His junior prowess enticed the Coyotes to select him in the second round (no. 58) of the 2014 NHL Entry Draft.
A Canadiens Trade Parallel
The Dvorak acquisition has eerily similar traits to the 2018 trade that brought Max Domi to the Canadiens from Arizona in exchange for Alex Galchenyuk. Galchenyuk, a former no. 3 overall pick by the Habs just like Kotkaniemi, struggled to establish himself in Montreal despite showcasing flashes of his talent and upside, was traded for Domi, a former London Knight and a more proven NHL commodity just like Dvorak.
“They love their hockey there in Montreal we all know that.

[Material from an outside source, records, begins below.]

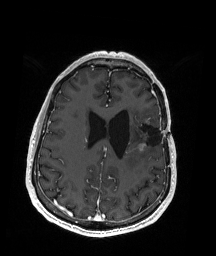
Brain MRI from a brain-tumour surgery series, one axial slice; position 69 of 192 along the scan axis; T1-weighted post-contrast; 1 mm slice thickness; 216 × 256 image matrix, field of view 211 × 250 mm. From the clinical record (not read from this slice): histopathology: Oligodendroglioma; WHO grade: 2; IDH mutation: yes; tumour location: Left Insular.
Annotated regions visible in this slice (outlined manually by an expert reader):
- previous resection cavity: box from (x=132, y=121) to (x=163, y=146) px
- tumour: (x=138, y=117)–(x=152, y=152)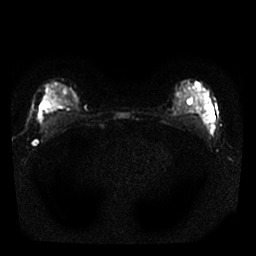
Breast MRI, one axial slice. Diffusion-weighted series; image 2 of 4 stored at this slice position (different b-values; order by instance number). 1.5 T. 4 mm slice thickness. 256 × 256 image matrix. Female patient.
Outlined on this slice (manually delineated by an expert):
- tumour on diffusion-weighted imaging: bounding box [x1, y1, x2, y2] px = [40, 90, 63, 109]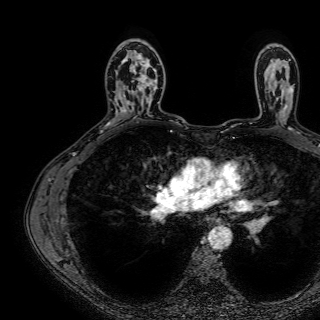
Breast MRI (dynamic contrast-enhanced), one axial slice; position 48 of 72 along the scan axis; cropped to one breast; dynamic contrast-enhanced series, time point 2 of 7 at this slice position (early post-contrast); 1.5 T; TE 2.6 ms, TR 5.2 ms; 2.5 mm slice thickness; 320 × 320 image matrix. Female patient.
Annotated regions visible in this slice (semi-automatically segmented with operator editing):
- enhancing-tissue mask used for the functional tumour volume (all voxels passing the contrast-enhancement thresholds inside the analysis volume; usually the tumour): bounding box (x1, y1, x2, y2) in pixels: (122, 54, 158, 114)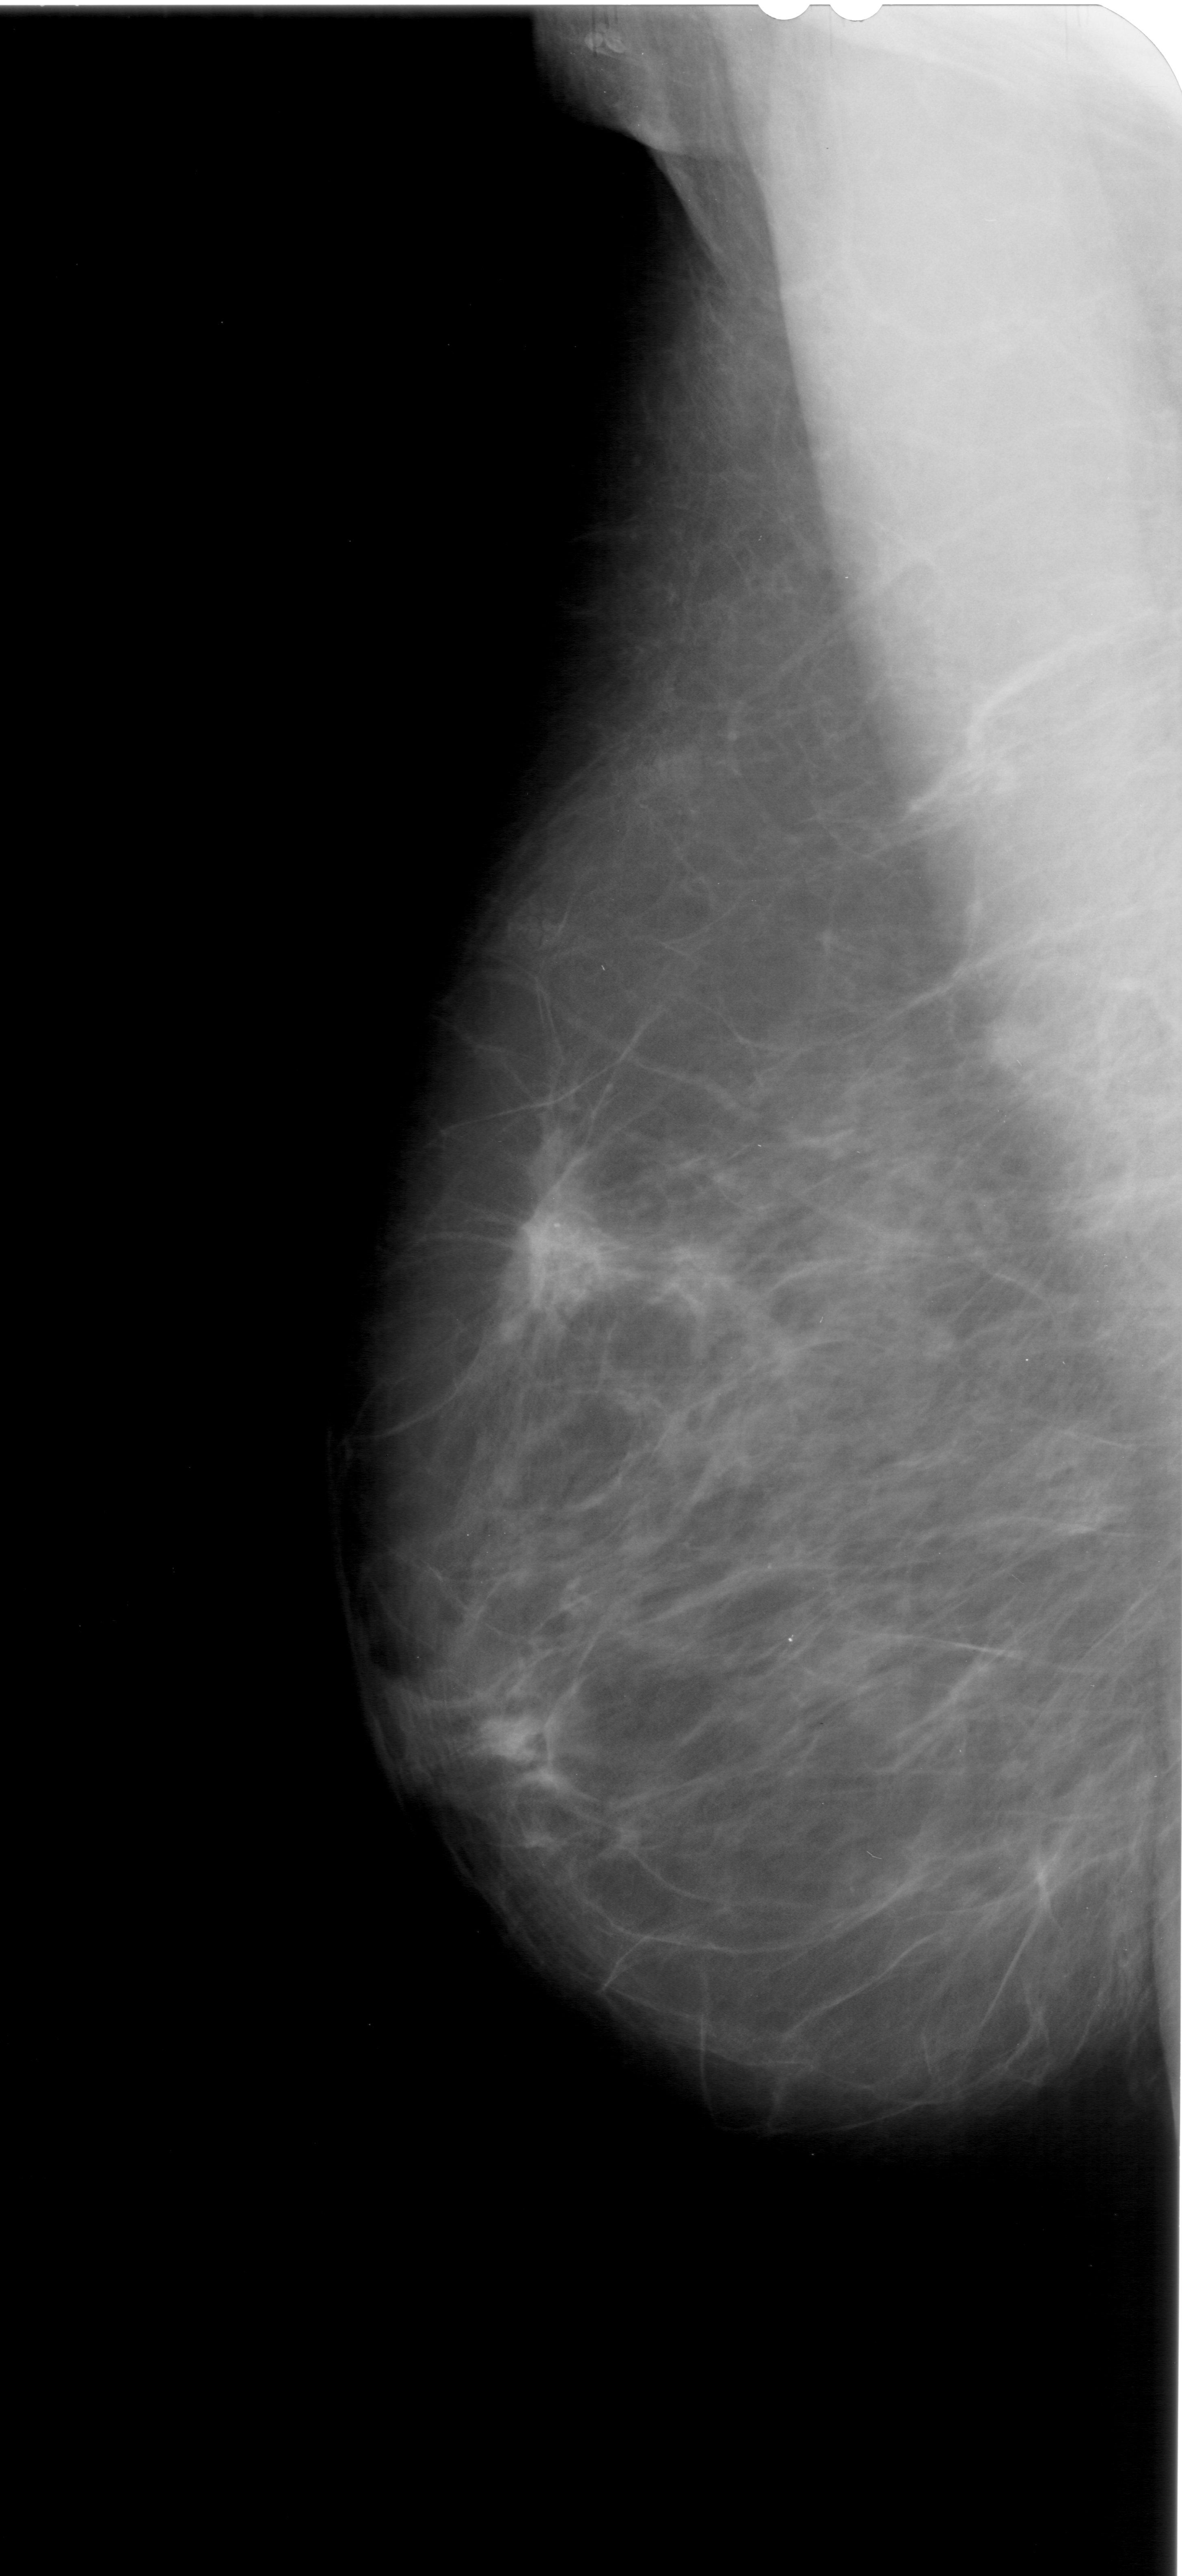
Scanned film-screen mammogram, left breast, mediolateral oblique (MLO) view.
Mass, shape irregular, margins spiculated; BI-RADS assessment category 5; pathology (as recorded): malignant.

The fans love the team a bunch, so definitely very excited to get up there and help them win some hockey games,” said Dvorak.
While Dvorak and Kotkaniemi weren’t traded one-for-one, the parallels between the two scenarios are evident.
While it’s tough for fans to see the Canadiens walk away from Kotkaniemi’s potential so quickly, Dvorak will be a perfect fit with the kind of team that Bergevin has built during his tenure in Montreal. He is underrated by many after spending the first five years of his career away from the spotlight in Arizona. Now, he’s ready to start a new chapter in a hockey market where the spotlight shines brightest with lots of talent to showcase and most importantly, much left to prove.